(Saved entries)

____

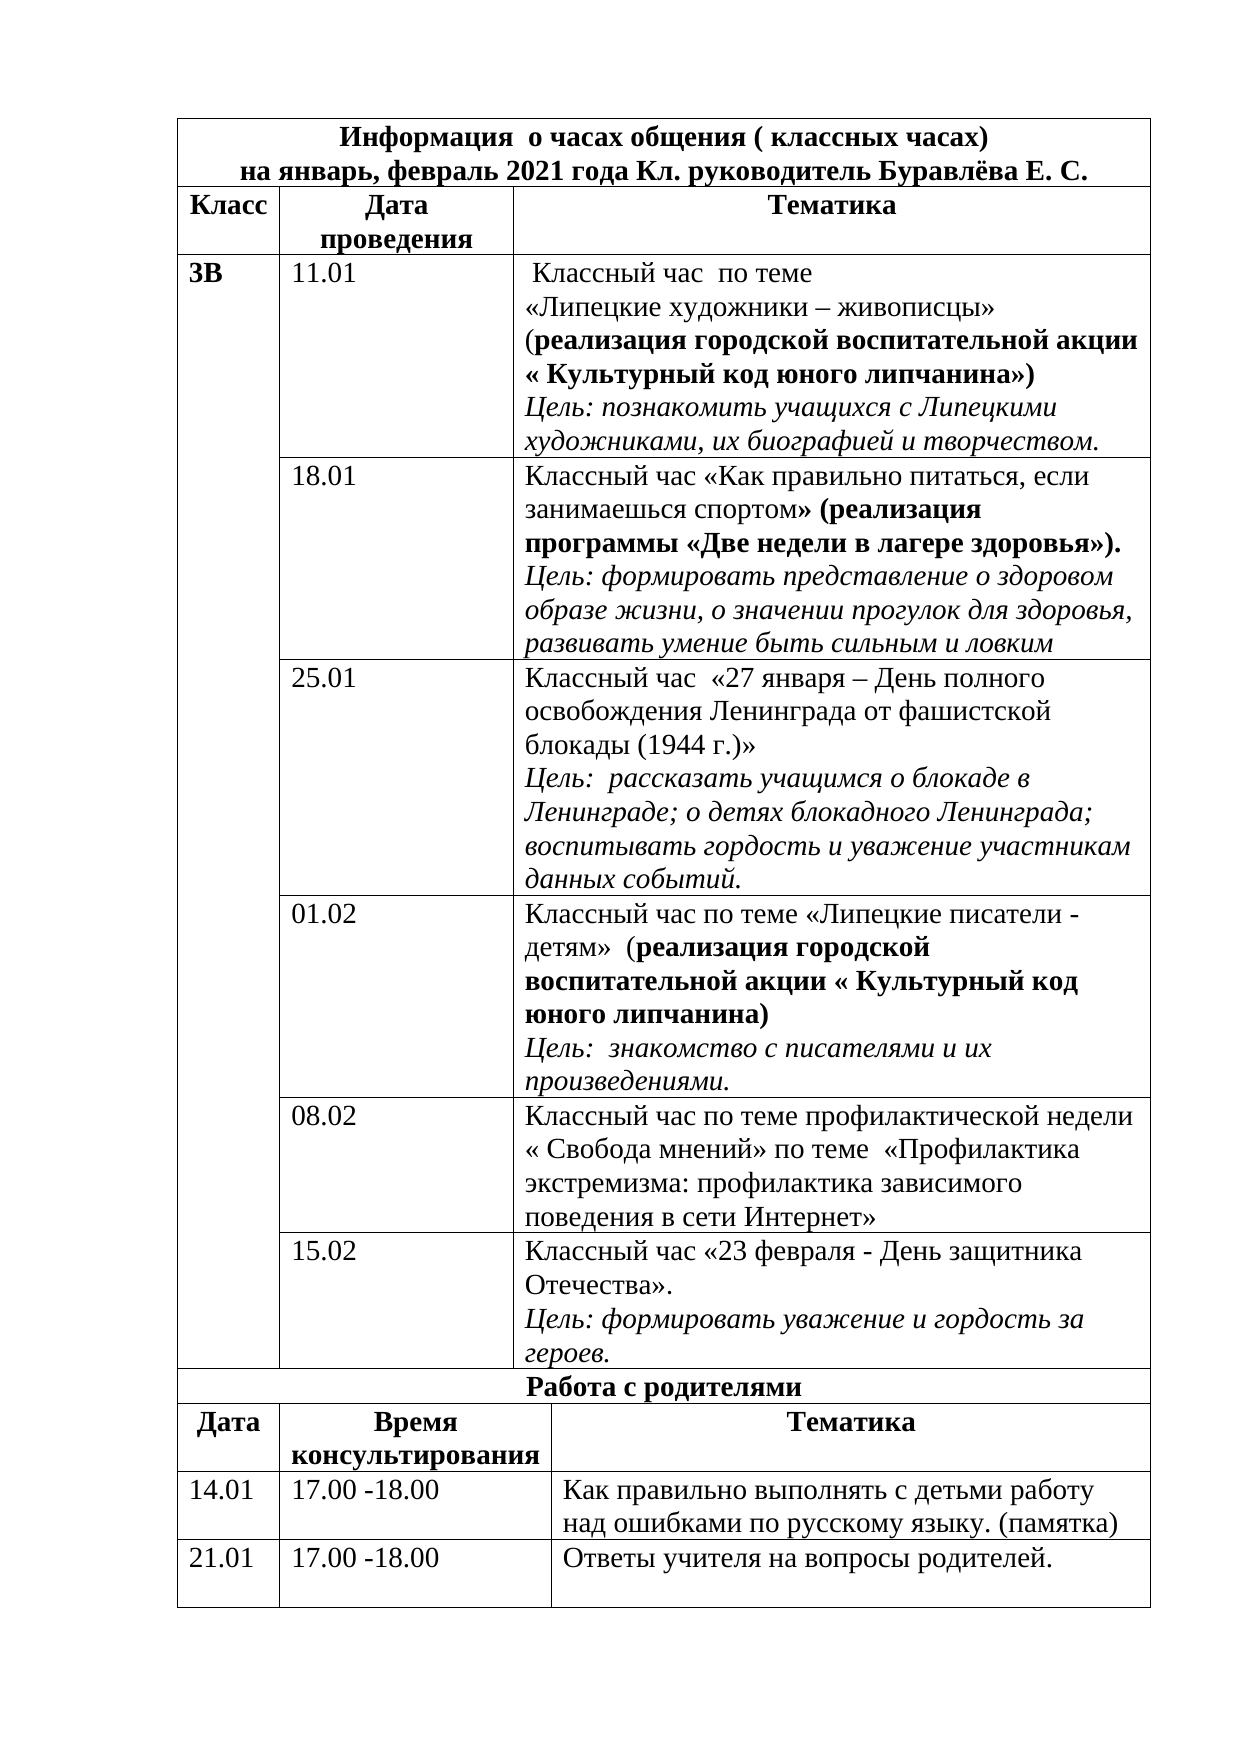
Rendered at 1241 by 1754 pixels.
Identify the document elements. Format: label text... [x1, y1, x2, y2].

table_cell Классный час «23 февраля - День защитника Отечества». Цель: формировать уважение и гордость за героев. [514, 1233, 1150, 1368]
table_cell Дата [178, 1404, 279, 1471]
table_cell Дата проведения [280, 187, 513, 254]
table_cell 18.01 [280, 458, 513, 659]
table_cell Тематика [514, 187, 1150, 254]
table_cell Классный час «27 января – День полного освобождения Ленинграда от фашистской блокады (1944 г.)» Цель: рассказать учащимся о блокаде в Ленинграде; о детях блокадного Ленинграда; воспитывать гордость и уважение участникам данных событий. [514, 660, 1150, 895]
table_cell 14.01 [178, 1472, 279, 1539]
table_cell 17.00 -18.00 [280, 1472, 551, 1539]
table_cell 3В [178, 255, 279, 1368]
table_cell Время консультирования [280, 1404, 551, 1471]
table_cell Классный час по теме «Липецкие художники – живописцы» (реализация городской воспитательной акции « Культурный код юного липчанина») Цель: познакомить учащихся с Липецкими художниками, их биографией и творчеством. [514, 255, 1150, 457]
table_cell Классный час по теме «Липецкие писатели - детям» (реализация городской воспитательной акции « Культурный код юного липчанина) Цель: знакомство с писателями и их произведениями. [514, 896, 1150, 1097]
table_cell Как правильно выполнять с детьми работу над ошибками по русскому языку. (памятка) [552, 1472, 1150, 1539]
table_cell 01.02 [280, 896, 513, 1097]
table_cell Классный час «Как правильно питаться, если занимаешься спортом» (реализация программы «Две недели в лагере здоровья»). Цель: формировать представление о здоровом образе жизни, о значении прогулок для здоровья, развивать умение быть сильным и ловким [514, 458, 1150, 659]
table_cell 21.01 [178, 1540, 279, 1607]
table_cell Работа с родителями [178, 1369, 1150, 1403]
table_cell Класс [178, 187, 279, 254]
table_cell 08.02 [280, 1098, 513, 1232]
table_cell 17.00 -18.00 [280, 1540, 551, 1607]
table_cell Классный час по теме профилактической недели « Свобода мнений» по теме «Профилактика экстремизма: профилактика зависимого поведения в сети Интернет» [514, 1098, 1150, 1232]
table_cell Ответы учителя на вопросы родителей. [552, 1540, 1150, 1607]
table_cell 15.02 [280, 1233, 513, 1368]
table_cell 25.01 [280, 660, 513, 895]
table_header Информация о часах общения ( классных часах) на январь, февраль 2021 года Кл. руководитель Буравлёва Е. С. [178, 119, 1150, 186]
table_cell Тематика [552, 1404, 1150, 1471]
table_cell 11.01 [280, 255, 513, 457]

____

TO-DO ITEM:
Every entry above should be given again exactly, with no images included.

RESPONSE AREA:
Rendered at 1241 by 1754 pixels.
Identify the document elements. Format: label text... [x1, y1, x2, y2].

table_cell Классный час «23 февраля - День защитника Отечества». Цель: формировать уважение и гордость за героев. [514, 1233, 1150, 1368]
table_cell Дата [178, 1404, 279, 1471]
table_cell Дата проведения [280, 187, 513, 254]
table_cell 18.01 [280, 458, 513, 659]
table_cell Тематика [514, 187, 1150, 254]
table_cell Классный час «27 января – День полного освобождения Ленинграда от фашистской блокады (1944 г.)» Цель: рассказать учащимся о блокаде в Ленинграде; о детях блокадного Ленинграда; воспитывать гордость и уважение участникам данных событий. [514, 660, 1150, 895]
table_cell 14.01 [178, 1472, 279, 1539]
table_cell 17.00 -18.00 [280, 1472, 551, 1539]
table_cell 3В [178, 255, 279, 1368]
table_cell Время консультирования [280, 1404, 551, 1471]
table_cell Классный час по теме «Липецкие художники – живописцы» (реализация городской воспитательной акции « Культурный код юного липчанина») Цель: познакомить учащихся с Липецкими художниками, их биографией и творчеством. [514, 255, 1150, 457]
table_cell Классный час по теме «Липецкие писатели - детям» (реализация городской воспитательной акции « Культурный код юного липчанина) Цель: знакомство с писателями и их произведениями. [514, 896, 1150, 1097]
table_cell Как правильно выполнять с детьми работу над ошибками по русскому языку. (памятка) [552, 1472, 1150, 1539]
table_cell 01.02 [280, 896, 513, 1097]
table_cell Классный час «Как правильно питаться, если занимаешься спортом» (реализация программы «Две недели в лагере здоровья»). Цель: формировать представление о здоровом образе жизни, о значении прогулок для здоровья, развивать умение быть сильным и ловким [514, 458, 1150, 659]
table_cell 21.01 [178, 1540, 279, 1607]
table_cell Работа с родителями [178, 1369, 1150, 1403]
table_cell Класс [178, 187, 279, 254]
table_cell 08.02 [280, 1098, 513, 1232]
table_cell 17.00 -18.00 [280, 1540, 551, 1607]
table_cell Классный час по теме профилактической недели « Свобода мнений» по теме «Профилактика экстремизма: профилактика зависимого поведения в сети Интернет» [514, 1098, 1150, 1232]
table_cell Ответы учителя на вопросы родителей. [552, 1540, 1150, 1607]
table_cell 15.02 [280, 1233, 513, 1368]
table_cell 25.01 [280, 660, 513, 895]
table_header Информация о часах общения ( классных часах) на январь, февраль 2021 года Кл. руководитель Буравлёва Е. С. [178, 119, 1150, 186]
table_cell Тематика [552, 1404, 1150, 1471]
table_cell 11.01 [280, 255, 513, 457]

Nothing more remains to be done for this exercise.